‘Pingdemic’ suffocates pubs and restaurants as growth slows for first time since March
Worker shortages triggered by the “pingdemic” are hitting pubs, bars and restaurants’ trading, according to fresh figures released today.
According to Lloyds Bank’s UK recovery tracker, output at food and drink businesses dropped in July as a result these firms struggling to scale supply amid staff shortages and high rates of self-isolation.
Output at food and drink businesses fell at the fastest pace in eight months, with Lloyd’s recovery index for the category dropping to 45.6 in July from 60.5 in June. A reading above 50 indicates output is rising.
Workers have been reluctant to return to leisure and hospitality jobs due to concerns that their roles may not be viable in the long term.
Younger workers, who typically represent a large proportion of this sector’s workforce, have entered education to strengthen their skill sets to make them more attractive to employers who typically pay relatively higher wages. This has shrunk the pool of labour food and drink businesses’ can draw on.
Firms are struggling to absorb higher costs as a result of strengthening incentives in a bid to attract talent, according to Lloyds’ research.
“Businesses in the services sector saw costs rise at an unprecedented rate since the services input prices index began in July 1996,” Lloyds said.

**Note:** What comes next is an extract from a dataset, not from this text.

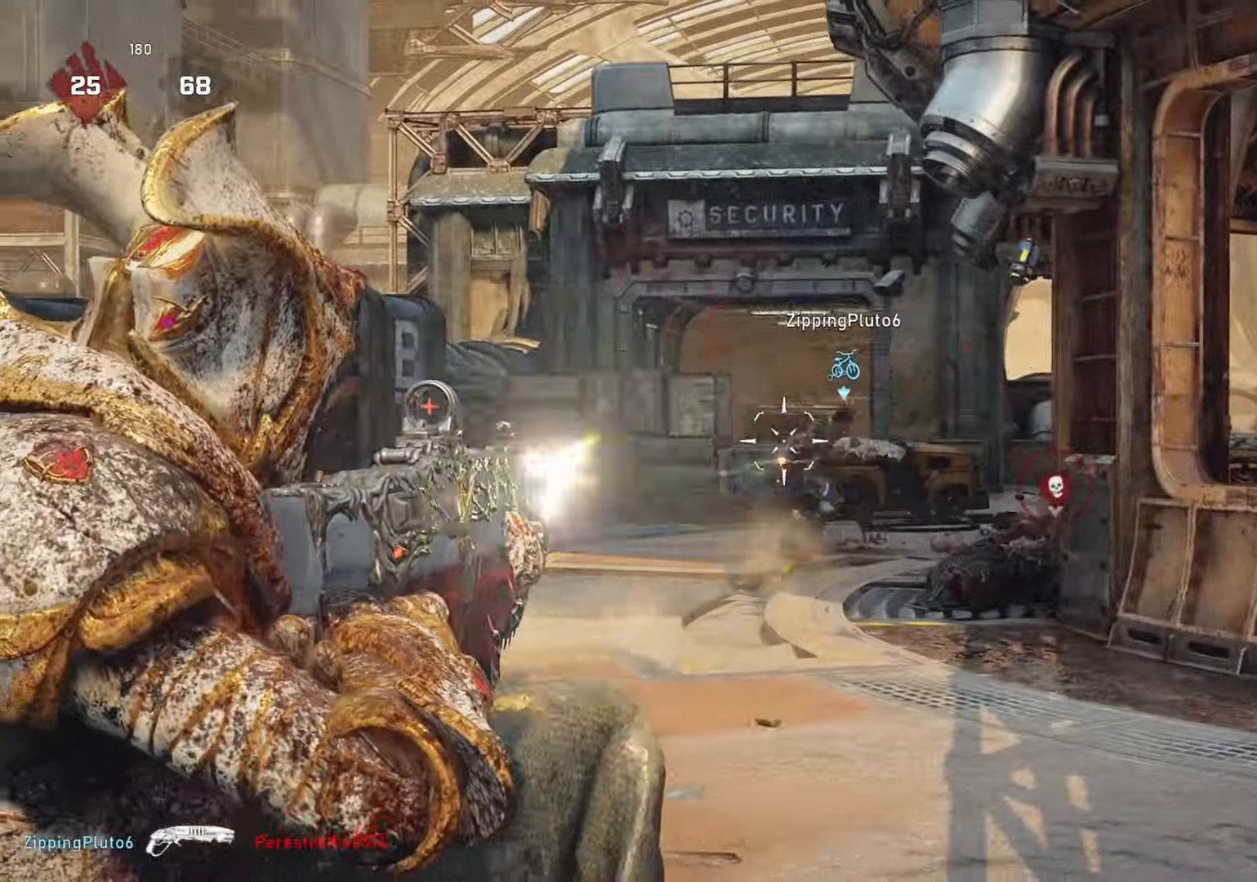
{"buttons": ["L2", "R2", "L3"], "left_stick": "left", "right_stick": "right", "events": [[33, "L3", "up"], [150, "right_stick", "center"], [233, "L3", "down"], [233, "right_stick", "right"], [283, "right_stick", "center"], [317, "L3", "up"], [367, "L3", "down"], [367, "right_stick", "right"]]}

Businesses are also facing higher costs for raw materials stemming from shortages for inputs such as metals and timber as a result of supply chains bucking under the weight of a resurgence in global demand.
Jeavon Lolay, head of economics and market insight at Lloyds Bank Commercial Banking, said: “As the economy edges back towards pre-pandemic GDP levels, there will understandably be less capacity for such rapid and out-sized gains.”

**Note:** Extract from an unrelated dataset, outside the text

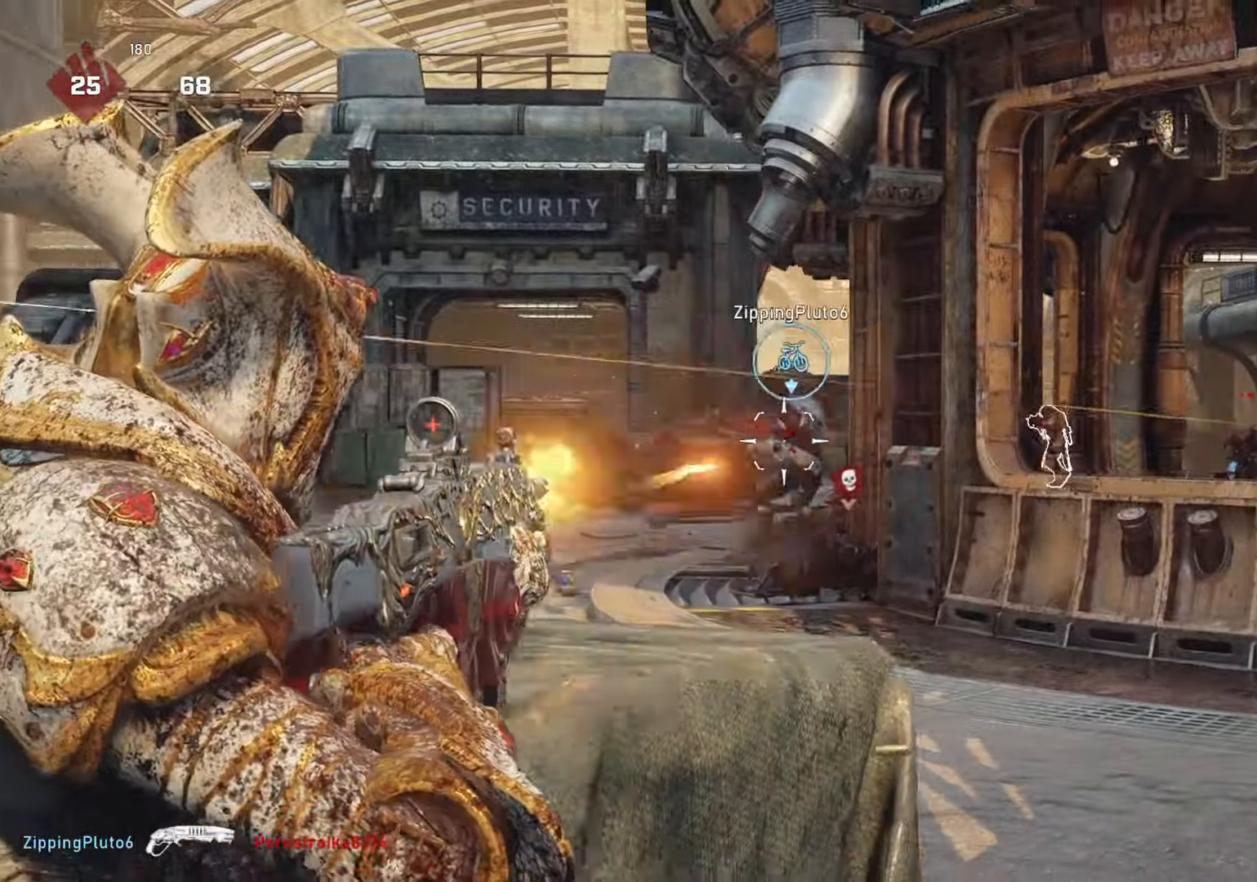
{"buttons": ["L2", "R2", "L3"], "left_stick": "left", "right_stick": "right", "events": [[200, "L3", "up"], [300, "right_stick", "center"], [350, "right_stick", "right"], [467, "L3", "down"]]}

“Pipeline issues represent early indicators of the potentially broader inflationary pressures to come. While UK annual CPI inflation slowed in July, this will likely prove a temporary respite, particularly if businesses continue to face further price pressures.”
Two out of the 14 UK sectors tracked by Lloyds reported shrinking output growth. This is the first time that expansion was not unanimous across all sectors since March.